5.4 Checking the RStudio environment

5.4.1 R Version

We will use R version 3.5.2, which you can download and install from CRAN. To check your version, run this in your RStudio console:

R.version$version.string

5.4.2 RStudio Version

We will be using RStudio version 1.1.463 or later, which you can download and install here To check your RStudio version, run the following in your RStudio console:

RStudio.Version()$version

If the output of this does not say 1.1.463, you should update your RStudio. Do this by selecting Help -> Check for Updates and follow the prompts.

5.4.3 Package installation

Run the following lines to check that all of the packages we need for the training are installed on your computer.

packages <- c("devtools", "dplyr", "DT", "ggplot2", "leaflet", "roxygen2", "tidyr")
for (package in packages) { if (!(package %in% installed.packages())) { install.packages(package) } }

rm(packages) #remove variables from workspace

If you haven’t installed all of the packages, this will automatically start installing them. If they are installed, it won’t do anything.

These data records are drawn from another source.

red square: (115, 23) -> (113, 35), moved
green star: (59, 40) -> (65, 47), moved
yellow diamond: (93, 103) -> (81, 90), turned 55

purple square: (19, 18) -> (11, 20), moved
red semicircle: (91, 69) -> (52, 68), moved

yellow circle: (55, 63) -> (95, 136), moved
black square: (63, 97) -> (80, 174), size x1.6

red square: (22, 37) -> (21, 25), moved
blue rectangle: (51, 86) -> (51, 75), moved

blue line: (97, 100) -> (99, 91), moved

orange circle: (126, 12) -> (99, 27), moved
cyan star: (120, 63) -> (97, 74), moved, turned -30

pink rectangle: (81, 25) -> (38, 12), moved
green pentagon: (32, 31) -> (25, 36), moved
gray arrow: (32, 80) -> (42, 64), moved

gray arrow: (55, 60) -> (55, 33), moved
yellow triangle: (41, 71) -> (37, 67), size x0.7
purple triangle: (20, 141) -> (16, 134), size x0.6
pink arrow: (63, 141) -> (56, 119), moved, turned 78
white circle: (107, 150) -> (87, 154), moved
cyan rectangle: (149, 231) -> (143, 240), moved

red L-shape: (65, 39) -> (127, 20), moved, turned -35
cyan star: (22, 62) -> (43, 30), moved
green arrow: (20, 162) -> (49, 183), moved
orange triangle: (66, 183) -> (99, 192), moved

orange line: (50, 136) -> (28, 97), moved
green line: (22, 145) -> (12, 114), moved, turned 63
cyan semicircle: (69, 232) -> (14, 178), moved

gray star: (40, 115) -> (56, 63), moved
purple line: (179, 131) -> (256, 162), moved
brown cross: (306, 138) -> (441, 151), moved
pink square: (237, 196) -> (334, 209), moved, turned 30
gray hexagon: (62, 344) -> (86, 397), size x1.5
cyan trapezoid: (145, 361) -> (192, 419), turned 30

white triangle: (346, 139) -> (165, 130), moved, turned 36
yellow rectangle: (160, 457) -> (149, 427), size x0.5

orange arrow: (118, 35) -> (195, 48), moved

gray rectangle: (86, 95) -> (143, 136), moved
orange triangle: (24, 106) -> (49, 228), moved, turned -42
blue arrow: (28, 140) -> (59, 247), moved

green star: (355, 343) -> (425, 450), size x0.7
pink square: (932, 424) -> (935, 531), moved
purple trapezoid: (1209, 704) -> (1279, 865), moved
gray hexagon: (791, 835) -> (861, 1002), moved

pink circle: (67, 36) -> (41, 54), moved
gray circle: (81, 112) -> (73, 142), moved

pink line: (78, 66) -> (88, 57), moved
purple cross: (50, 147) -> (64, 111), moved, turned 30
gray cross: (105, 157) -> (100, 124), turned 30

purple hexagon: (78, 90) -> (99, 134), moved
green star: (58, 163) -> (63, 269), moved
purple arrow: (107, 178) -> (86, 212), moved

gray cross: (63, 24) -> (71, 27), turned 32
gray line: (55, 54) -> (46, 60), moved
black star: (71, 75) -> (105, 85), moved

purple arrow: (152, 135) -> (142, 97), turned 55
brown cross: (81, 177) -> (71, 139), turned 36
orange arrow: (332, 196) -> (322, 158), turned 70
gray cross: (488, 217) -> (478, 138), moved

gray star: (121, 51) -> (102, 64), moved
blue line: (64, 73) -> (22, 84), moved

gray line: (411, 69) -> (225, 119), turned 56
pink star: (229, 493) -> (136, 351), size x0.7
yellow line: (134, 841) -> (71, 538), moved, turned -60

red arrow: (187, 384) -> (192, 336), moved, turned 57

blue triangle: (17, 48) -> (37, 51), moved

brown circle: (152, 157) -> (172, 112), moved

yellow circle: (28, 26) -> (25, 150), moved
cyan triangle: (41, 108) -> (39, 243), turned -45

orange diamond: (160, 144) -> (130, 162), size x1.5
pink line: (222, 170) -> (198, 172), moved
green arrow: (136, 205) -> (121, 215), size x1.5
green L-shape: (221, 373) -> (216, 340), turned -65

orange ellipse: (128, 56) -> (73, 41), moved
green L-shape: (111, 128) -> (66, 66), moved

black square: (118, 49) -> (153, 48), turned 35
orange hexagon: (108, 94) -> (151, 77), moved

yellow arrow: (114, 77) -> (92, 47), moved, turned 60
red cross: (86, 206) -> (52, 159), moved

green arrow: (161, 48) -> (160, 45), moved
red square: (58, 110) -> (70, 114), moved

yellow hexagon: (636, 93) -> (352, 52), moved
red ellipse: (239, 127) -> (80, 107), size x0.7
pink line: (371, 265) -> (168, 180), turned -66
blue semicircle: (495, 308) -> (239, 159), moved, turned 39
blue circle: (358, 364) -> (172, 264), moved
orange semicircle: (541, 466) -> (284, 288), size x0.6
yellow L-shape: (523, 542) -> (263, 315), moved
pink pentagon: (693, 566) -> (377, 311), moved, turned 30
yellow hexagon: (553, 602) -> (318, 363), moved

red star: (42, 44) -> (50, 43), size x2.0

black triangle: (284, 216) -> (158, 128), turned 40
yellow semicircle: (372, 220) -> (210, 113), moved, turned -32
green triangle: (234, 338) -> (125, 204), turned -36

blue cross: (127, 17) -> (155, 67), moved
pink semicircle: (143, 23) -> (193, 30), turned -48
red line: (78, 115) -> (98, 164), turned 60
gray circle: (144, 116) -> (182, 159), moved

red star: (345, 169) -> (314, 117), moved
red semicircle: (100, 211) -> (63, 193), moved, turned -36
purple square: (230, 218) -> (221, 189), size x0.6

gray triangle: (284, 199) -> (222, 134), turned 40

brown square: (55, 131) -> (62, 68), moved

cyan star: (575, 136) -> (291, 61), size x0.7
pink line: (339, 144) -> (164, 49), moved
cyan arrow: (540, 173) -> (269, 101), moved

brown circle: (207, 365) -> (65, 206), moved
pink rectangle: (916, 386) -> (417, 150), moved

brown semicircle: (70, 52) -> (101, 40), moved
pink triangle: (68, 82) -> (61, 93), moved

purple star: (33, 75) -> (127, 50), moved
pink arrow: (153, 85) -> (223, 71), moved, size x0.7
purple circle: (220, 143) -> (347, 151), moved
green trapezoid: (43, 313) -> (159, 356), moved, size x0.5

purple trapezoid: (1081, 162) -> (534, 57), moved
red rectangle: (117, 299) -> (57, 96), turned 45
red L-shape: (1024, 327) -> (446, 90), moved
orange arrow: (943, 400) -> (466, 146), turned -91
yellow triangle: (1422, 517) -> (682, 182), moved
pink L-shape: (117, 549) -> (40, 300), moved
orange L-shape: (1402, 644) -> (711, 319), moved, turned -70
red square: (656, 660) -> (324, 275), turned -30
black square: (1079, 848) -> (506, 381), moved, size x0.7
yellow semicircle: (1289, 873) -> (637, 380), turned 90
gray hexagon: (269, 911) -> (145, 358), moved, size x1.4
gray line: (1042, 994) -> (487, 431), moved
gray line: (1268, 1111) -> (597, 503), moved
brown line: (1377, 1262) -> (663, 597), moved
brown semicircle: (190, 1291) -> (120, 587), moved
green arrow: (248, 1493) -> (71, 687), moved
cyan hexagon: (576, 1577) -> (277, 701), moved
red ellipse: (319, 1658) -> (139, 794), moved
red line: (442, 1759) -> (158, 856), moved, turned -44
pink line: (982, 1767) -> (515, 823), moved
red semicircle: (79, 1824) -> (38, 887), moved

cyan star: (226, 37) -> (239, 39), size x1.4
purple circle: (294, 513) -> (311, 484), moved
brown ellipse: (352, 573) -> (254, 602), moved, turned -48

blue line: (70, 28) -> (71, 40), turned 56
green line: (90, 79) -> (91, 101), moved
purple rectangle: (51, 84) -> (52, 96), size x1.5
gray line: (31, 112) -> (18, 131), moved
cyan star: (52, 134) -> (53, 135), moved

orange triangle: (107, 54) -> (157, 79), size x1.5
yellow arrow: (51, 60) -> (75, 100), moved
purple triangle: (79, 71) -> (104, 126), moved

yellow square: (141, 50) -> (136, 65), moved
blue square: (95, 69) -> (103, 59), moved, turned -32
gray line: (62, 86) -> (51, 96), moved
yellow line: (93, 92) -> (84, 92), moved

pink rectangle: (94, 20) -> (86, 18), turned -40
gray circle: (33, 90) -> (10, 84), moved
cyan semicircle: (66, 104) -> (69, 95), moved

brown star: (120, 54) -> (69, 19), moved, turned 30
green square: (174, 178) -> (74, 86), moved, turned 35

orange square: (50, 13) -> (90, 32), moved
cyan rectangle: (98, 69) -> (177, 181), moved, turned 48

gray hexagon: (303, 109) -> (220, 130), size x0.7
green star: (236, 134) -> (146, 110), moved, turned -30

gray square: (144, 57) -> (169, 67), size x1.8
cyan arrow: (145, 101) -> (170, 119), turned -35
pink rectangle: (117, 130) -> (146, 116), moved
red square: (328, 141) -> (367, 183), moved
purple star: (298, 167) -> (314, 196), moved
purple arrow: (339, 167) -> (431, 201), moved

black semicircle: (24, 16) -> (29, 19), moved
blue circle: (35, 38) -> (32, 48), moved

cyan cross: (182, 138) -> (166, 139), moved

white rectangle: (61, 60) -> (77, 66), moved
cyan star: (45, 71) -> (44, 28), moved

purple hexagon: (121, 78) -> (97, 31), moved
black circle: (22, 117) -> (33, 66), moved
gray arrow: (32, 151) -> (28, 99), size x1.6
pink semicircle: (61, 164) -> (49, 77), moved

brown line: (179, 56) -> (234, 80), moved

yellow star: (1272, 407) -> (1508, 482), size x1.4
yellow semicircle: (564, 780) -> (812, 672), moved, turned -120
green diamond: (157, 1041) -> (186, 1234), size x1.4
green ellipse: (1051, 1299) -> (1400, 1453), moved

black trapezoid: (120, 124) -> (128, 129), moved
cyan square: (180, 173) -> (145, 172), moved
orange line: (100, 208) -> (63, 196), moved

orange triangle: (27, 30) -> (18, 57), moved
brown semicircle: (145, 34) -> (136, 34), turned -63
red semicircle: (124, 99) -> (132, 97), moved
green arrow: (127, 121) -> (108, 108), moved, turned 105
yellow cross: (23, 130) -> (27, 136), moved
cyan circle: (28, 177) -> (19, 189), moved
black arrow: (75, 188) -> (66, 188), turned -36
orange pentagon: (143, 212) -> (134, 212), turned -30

Next, create a new R Markdown (File -> New File -> R Markdown). If you have never made an R Markdown document before, a dialog box will pop up asking if you wish to install the required packages. Click yes.

5.5 Setting up git

If you haven’t already, go to github.com and create an account. If you haven’t downloaded git already, you can download it here.

Before using git, you need to tell it who you are, also known as setting the global options. The only way to do this is through the command line. Newer versions of RStudio have a nice feature where you can open a terminal window in your RStudio session. Do this by selecting Tools -> Terminal -> New Terminal.

A terminal tab should now be open where your console usually is. To set the global options, type the following into the command prompt, with your actual name, and press enter:

git config --global user.name "Your Name"

Next, enter the following line, with the email address you used when you created your account on github.com:

git config --global user.email "yourEmail@emaildomain.com"

Note that these lines need to be run one at a time.

Finally, check to make sure everything looks correct by entering this line, which will return the options that you have set.

git config --global --list

5.5.1 Note for Windows Users

If you get “command not found” (or similar) when you try these steps through the RStudio terminal tab, you may need to set the type of terminal that gets launched by RStudio. Under some git install senerios, the git executable may not be available to the default terminal type.

References

Hampton, Stephanie E, Sean Anderson, Sarah C Bagby, Corinna Gries, Xueying Han, Edmund Hart, Matthew B Jones, et al. 2015. “The Tao of Open Science for Ecology.” Ecosphere 6 (July). doi:http://dx.doi.org/10.1890/ES14-00402.1.

Munafò, Marcus R., Brian A. Nosek, Dorothy V. M. Bishop, Katherine S. Button, Christopher D. Chambers, Nathalie Percie du Sert, Uri Simonsohn, Eric-Jan Wagenmakers, Jennifer J. Ware, and John P. A. Ioannidis. 2017. “A Manifesto for Reproducible Science.” Nature Human Behaviour 1 (1): 0021. doi:10.1038/s41562-016-0021.